- [Tarefas]
1. Segundo o trecho sobre o êxtase, por que as revelações do extático costumam misturar verdades e erros? Responda em uma a três frases.
2. Transcreva sem nenhuma alteração o segmento do trecho sobre o êxtase que vai de "A emancipação da" até "espécie de miragem.".

── Trecho para leitura ──

Nesse estado, todos os pensamentos terrenos desaparecem,
para darem lugar ao sentimento puro que é a própria essência do nosso ser
imaterial. Todo entregue a essa contemplação sublime, o extático não encara a
vida senão como uma parada momentânea; para ele, os bens e os males, as
alegrias grosseiras e as misérias deste mundo não são mais que fúteis
incidentes de uma viagem da qual se sente feliz ao ver o termo.
Acontece com os extáticos o mesmo que com os
sonâmbulos: sua lucidez pode ser mais ou menos perfeita, e seu próprio
Espírito, conforme for mais ou menos elevado, é também mais ou menos apto a
conhecer e a compreender as coisas. Verifica-se nele, às vezes, mais exaltação
do que verdadeira lucidez, ou, melhor dito, sua exaltação prejudica a lucidez;
é por isso que suas revelações são frequentemente uma mistura de verdades e
erros, de coisas sublimes e de coisas absurdas, ou mesmo ridículas. Espíritos
inferiores aproveitam-se muitas vezes dessa exaltação, que é sempre uma causa
de fraqueza, quando não se sabe vencê-la, para dominar o extático, e para tanto
se revestem aos seus olhos de aparências que o mantêm nas suas ideias
preconceitos do estado de vigília. Este é um escolho, mas nem todos são assim;
cabe-nos julgar friamente e pesar as suas revelações na balança da razão.
A emancipação da alma se manifesta às vezes no estado
de vigília, e produz o fenômeno designado pelo nome de dupla vista, que dá aos
que o possuem a faculdade de ver, ouvir e sentir além dos limites dos nossos
sentidos. Eles percebem as coisas ausentes, por toda parte, até onde a alma possa
estender a sua ação; veem, por assim dizer, através da vista ordinária, como
por uma espécie de miragem.

───
── Material fornecido ──

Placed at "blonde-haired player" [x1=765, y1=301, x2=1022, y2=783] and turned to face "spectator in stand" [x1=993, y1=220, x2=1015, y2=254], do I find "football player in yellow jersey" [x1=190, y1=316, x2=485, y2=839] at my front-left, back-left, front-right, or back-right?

───

- [Respostas]
1. Porque no extático às vezes há mais exaltação do que verdadeira lucidez, e essa exaltação prejudica a lucidez. Por isso as revelações dele misturam verdades e erros, coisas sublimes e coisas absurdas ou até ridículas.

2.
A emancipação da alma se manifesta às vezes no estado
de vigília, e produz o fenômeno designado pelo nome de dupla vista, que dá aos
que o possuem a faculdade de ver, ouvir e sentir além dos limites dos nossos
sentidos. Eles percebem as coisas ausentes, por toda parte, até onde a alma possa
estender a sua ação; veem, por assim dizer, através da vista ordinária, como
por uma espécie de miragem.